### EXTRACT PROVIDED
=== Begin Enclosure ===

Mex - I'm assuming we're all using a 12V house battery system. That means the greater the solar input voltage, the greater the controller losses. But to be more concise, (in order to include other battery voltage systems), this would be more correct:
The greater the voltage differential between solar voltage and battery voltage, the greater the controller losses.
P = I^2 * R
P = 8A^2 * 60 mohm = 3.84 W
The percent power lost is:
With Imp = 8A & Vmp = 24V:
% power lost = 3.84W /(8A * 24V) = 2%
We got the same 2% power loss using YOUR equation (P = I^2*R). You just implemented it incorrectly!
Mex - I'm assuming we're all using a 12V house battery system. That means the greater the solar input voltage, the greater the controller losses. But to be more concise, (in order to include other battery voltage systems), this would be more correct:
The greater the voltage differential between solar voltage and battery voltage, the greater the controller losses.
ktmrfs wrote:Salvo wrote:
As some mentioned, key in MPPT is power.
P = V * I
If you drop 2% in voltage between panel and controller, you drop 2% power, and you drop 2% battery charging current.
I always us a wire guage table, never a voltage drop calculator. 10 awg wire has a resistance of 1 mohm/ft. 60 ft of cable gives 60 mohm. At 8A, you get a voltage drop of 60 mohm * 8 A = 0.48 V. At 24V, that about a 2% voltage drop. You can expect 2% less charging current in bulk.
In addition, you also got losses in the controller. Usually, the higher the input voltage the greater the losses. If you're concerned about losses, it's better to go parallel/series rather than all series and use a larger cable.
Someone also displayed a very nice efficiency chart. If your solar run isn't too long, then it might be better to go parallel and use one larger wire size. Another reason to go parallel is when one panel is shaded and the rest are in the sun. Parallel does better!
Sal
Sal
in the case for a solar connection, cable power loss is related to voltage squared. yes P=E*I. but P= V2/r or I2*R in the case of a cable R is constant. or power loss is related to cable voltage drop squared, not voltage drop or the current in the wire squared.
As I mentioned in a previous post, a 2% voltage drop is a 4% power loss.

=== End Enclosure ===

### DATASET SECTION

=== Begin Enclosure ===

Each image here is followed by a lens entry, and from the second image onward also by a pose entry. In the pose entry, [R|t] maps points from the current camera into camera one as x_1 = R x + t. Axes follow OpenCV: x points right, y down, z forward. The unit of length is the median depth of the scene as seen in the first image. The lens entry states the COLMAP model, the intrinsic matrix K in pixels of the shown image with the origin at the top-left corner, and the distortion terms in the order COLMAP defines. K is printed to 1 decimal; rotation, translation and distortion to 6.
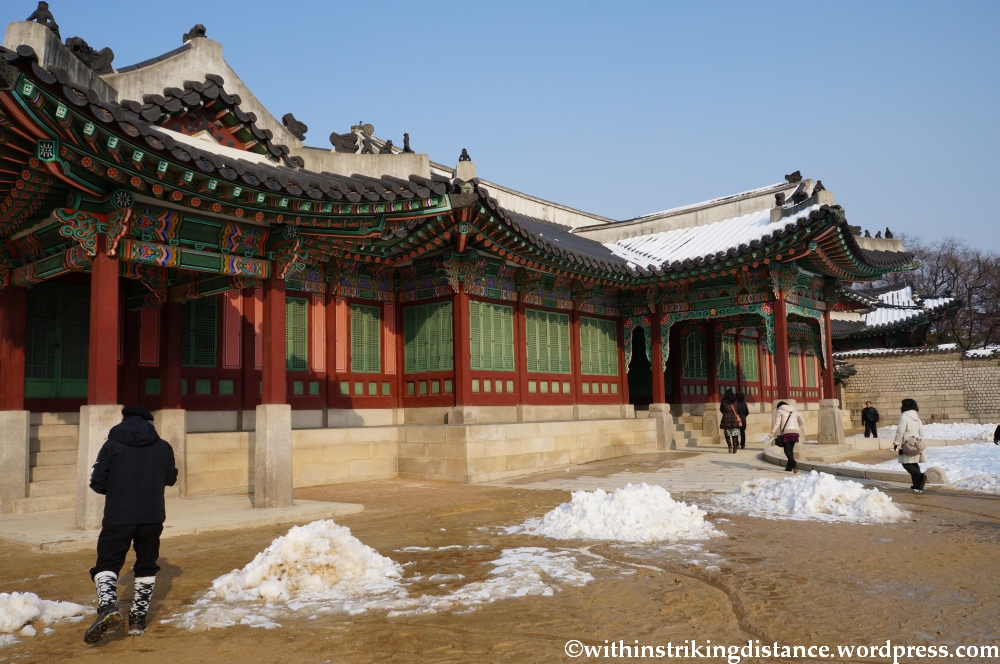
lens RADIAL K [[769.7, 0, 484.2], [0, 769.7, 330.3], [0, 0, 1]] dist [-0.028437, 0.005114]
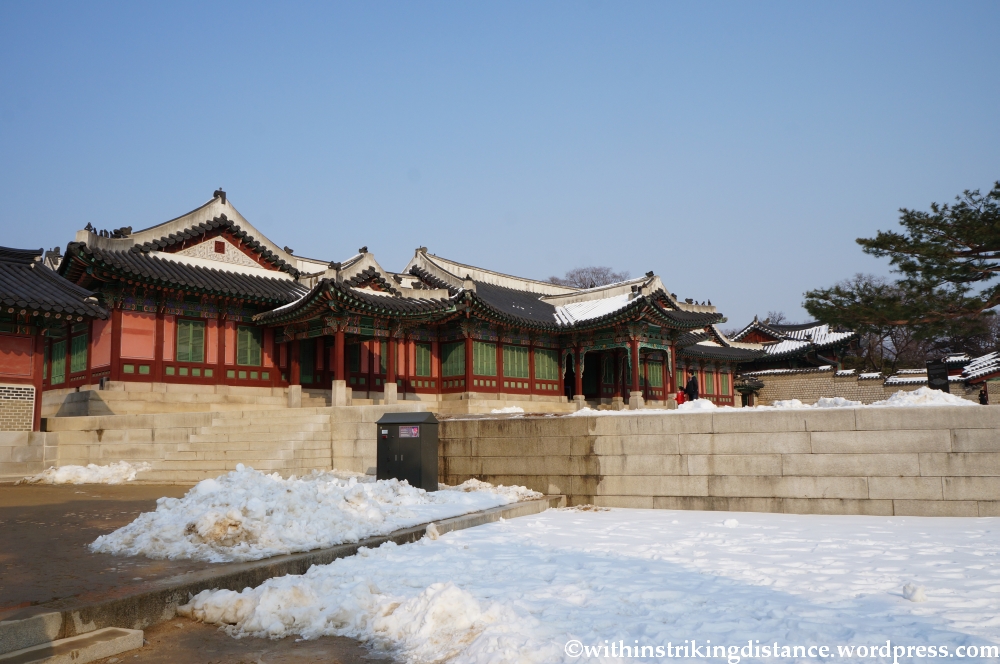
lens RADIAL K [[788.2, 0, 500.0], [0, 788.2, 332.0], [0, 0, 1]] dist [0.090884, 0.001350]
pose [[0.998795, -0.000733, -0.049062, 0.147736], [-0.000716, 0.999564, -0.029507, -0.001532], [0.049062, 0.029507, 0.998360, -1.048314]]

=== End Enclosure ===

### ACTIVITIES
[1] Answer these from the solar wiring thread above:
(a) What resistance per foot does it give for 10 AWG wire?
(b) How many watts are lost with 8 A through 60 mohm?
(c) In what situation does it say parallel does better?
[2] Reproduce word for word everything in the solar wiring thread from "In addition, you" down to "a larger cable.".

### ANSWERS PROVIDED
[1]
(a) 1 mohm/ft
(b) 3.84 W
(c) When one panel is shaded and the rest are in the sun

[2]
In addition, you also got losses in the controller. Usually, the higher the input voltage the greater the losses. If you're concerned about losses, it's better to go parallel/series rather than all series and use a larger cable.